* _TASK PROMPT_:
Rewrite every line of the listing below, replacing the word "pose" with "camera" wherever it appears and leaving everything else unchanged.
-------- SOURCE RECORDS --------
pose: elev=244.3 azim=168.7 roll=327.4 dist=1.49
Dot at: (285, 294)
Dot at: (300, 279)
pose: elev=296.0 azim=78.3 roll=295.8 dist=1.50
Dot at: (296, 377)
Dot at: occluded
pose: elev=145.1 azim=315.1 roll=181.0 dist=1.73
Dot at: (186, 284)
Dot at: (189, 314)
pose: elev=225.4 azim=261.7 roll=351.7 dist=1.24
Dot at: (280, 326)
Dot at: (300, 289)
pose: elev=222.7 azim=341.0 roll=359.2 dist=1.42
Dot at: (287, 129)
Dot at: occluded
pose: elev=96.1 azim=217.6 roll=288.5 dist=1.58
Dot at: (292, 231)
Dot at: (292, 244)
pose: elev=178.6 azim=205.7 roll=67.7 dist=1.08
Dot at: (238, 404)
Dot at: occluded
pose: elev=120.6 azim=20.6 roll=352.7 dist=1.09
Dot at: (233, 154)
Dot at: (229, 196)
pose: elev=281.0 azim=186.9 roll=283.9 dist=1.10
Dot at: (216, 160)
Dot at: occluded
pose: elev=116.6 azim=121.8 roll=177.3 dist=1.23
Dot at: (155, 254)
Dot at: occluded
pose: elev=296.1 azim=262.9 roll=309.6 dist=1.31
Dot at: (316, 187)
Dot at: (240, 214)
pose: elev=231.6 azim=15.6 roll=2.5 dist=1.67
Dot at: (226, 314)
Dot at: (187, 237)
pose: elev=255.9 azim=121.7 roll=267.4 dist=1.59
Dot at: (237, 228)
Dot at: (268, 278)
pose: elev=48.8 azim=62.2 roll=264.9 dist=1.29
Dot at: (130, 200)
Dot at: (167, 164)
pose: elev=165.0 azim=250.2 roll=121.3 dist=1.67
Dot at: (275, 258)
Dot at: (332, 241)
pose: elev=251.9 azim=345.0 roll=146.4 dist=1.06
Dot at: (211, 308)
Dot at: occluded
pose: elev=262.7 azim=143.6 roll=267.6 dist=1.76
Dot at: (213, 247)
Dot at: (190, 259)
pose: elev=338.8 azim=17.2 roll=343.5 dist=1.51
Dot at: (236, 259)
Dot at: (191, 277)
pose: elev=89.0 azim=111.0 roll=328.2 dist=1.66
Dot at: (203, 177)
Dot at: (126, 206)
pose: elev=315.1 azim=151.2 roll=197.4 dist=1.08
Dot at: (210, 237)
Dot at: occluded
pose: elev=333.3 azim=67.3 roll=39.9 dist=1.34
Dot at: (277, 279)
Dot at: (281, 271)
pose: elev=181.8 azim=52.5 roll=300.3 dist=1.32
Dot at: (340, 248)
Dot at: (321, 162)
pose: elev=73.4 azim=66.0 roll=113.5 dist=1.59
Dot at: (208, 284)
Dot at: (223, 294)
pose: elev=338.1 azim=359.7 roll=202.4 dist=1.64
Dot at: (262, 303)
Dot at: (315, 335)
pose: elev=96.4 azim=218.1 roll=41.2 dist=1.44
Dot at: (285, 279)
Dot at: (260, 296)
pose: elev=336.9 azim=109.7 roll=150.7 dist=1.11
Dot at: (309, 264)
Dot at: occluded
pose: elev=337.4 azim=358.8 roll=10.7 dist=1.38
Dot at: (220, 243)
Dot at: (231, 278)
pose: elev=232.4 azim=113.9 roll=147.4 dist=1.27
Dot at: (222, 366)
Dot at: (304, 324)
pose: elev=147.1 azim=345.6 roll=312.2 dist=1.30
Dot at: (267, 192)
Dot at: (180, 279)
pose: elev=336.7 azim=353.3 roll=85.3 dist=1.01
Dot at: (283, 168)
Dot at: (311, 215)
--------
* _OUTPUT_:
camera: elev=244.3 azim=168.7 roll=327.4 dist=1.49
Dot at: (285, 294)
Dot at: (300, 279)
camera: elev=296.0 azim=78.3 roll=295.8 dist=1.50
Dot at: (296, 377)
Dot at: occluded
camera: elev=145.1 azim=315.1 roll=181.0 dist=1.73
Dot at: (186, 284)
Dot at: (189, 314)
camera: elev=225.4 azim=261.7 roll=351.7 dist=1.24
Dot at: (280, 326)
Dot at: (300, 289)
camera: elev=222.7 azim=341.0 roll=359.2 dist=1.42
Dot at: (287, 129)
Dot at: occluded
camera: elev=96.1 azim=217.6 roll=288.5 dist=1.58
Dot at: (292, 231)
Dot at: (292, 244)
camera: elev=178.6 azim=205.7 roll=67.7 dist=1.08
Dot at: (238, 404)
Dot at: occluded
camera: elev=120.6 azim=20.6 roll=352.7 dist=1.09
Dot at: (233, 154)
Dot at: (229, 196)
camera: elev=281.0 azim=186.9 roll=283.9 dist=1.10
Dot at: (216, 160)
Dot at: occluded
camera: elev=116.6 azim=121.8 roll=177.3 dist=1.23
Dot at: (155, 254)
Dot at: occluded
camera: elev=296.1 azim=262.9 roll=309.6 dist=1.31
Dot at: (316, 187)
Dot at: (240, 214)
camera: elev=231.6 azim=15.6 roll=2.5 dist=1.67
Dot at: (226, 314)
Dot at: (187, 237)
camera: elev=255.9 azim=121.7 roll=267.4 dist=1.59
Dot at: (237, 228)
Dot at: (268, 278)
camera: elev=48.8 azim=62.2 roll=264.9 dist=1.29
Dot at: (130, 200)
Dot at: (167, 164)
camera: elev=165.0 azim=250.2 roll=121.3 dist=1.67
Dot at: (275, 258)
Dot at: (332, 241)
camera: elev=251.9 azim=345.0 roll=146.4 dist=1.06
Dot at: (211, 308)
Dot at: occluded
camera: elev=262.7 azim=143.6 roll=267.6 dist=1.76
Dot at: (213, 247)
Dot at: (190, 259)
camera: elev=338.8 azim=17.2 roll=343.5 dist=1.51
Dot at: (236, 259)
Dot at: (191, 277)
camera: elev=89.0 azim=111.0 roll=328.2 dist=1.66
Dot at: (203, 177)
Dot at: (126, 206)
camera: elev=315.1 azim=151.2 roll=197.4 dist=1.08
Dot at: (210, 237)
Dot at: occluded
camera: elev=333.3 azim=67.3 roll=39.9 dist=1.34
Dot at: (277, 279)
Dot at: (281, 271)
camera: elev=181.8 azim=52.5 roll=300.3 dist=1.32
Dot at: (340, 248)
Dot at: (321, 162)
camera: elev=73.4 azim=66.0 roll=113.5 dist=1.59
Dot at: (208, 284)
Dot at: (223, 294)
camera: elev=338.1 azim=359.7 roll=202.4 dist=1.64
Dot at: (262, 303)
Dot at: (315, 335)
camera: elev=96.4 azim=218.1 roll=41.2 dist=1.44
Dot at: (285, 279)
Dot at: (260, 296)
camera: elev=336.9 azim=109.7 roll=150.7 dist=1.11
Dot at: (309, 264)
Dot at: occluded
camera: elev=337.4 azim=358.8 roll=10.7 dist=1.38
Dot at: (220, 243)
Dot at: (231, 278)
camera: elev=232.4 azim=113.9 roll=147.4 dist=1.27
Dot at: (222, 366)
Dot at: (304, 324)
camera: elev=147.1 azim=345.6 roll=312.2 dist=1.30
Dot at: (267, 192)
Dot at: (180, 279)
camera: elev=336.7 azim=353.3 roll=85.3 dist=1.01
Dot at: (283, 168)
Dot at: (311, 215)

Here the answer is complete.